Repeat only part of the entries. Start at the line that has "y devolución gratis!" and keep going through the last line, exactly as given.

· · ·

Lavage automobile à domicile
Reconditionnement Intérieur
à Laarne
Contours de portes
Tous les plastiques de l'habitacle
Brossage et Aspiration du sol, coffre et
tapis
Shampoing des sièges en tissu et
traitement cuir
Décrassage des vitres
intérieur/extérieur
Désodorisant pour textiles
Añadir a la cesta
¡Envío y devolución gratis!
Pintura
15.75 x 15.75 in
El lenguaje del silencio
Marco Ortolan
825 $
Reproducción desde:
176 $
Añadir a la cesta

· · ·

→ **Response box**
¡Envío y devolución gratis!
Pintura
15.75 x 15.75 in
El lenguaje del silencio
Marco Ortolan
825 $
Reproducción desde:
176 $
Añadir a la cesta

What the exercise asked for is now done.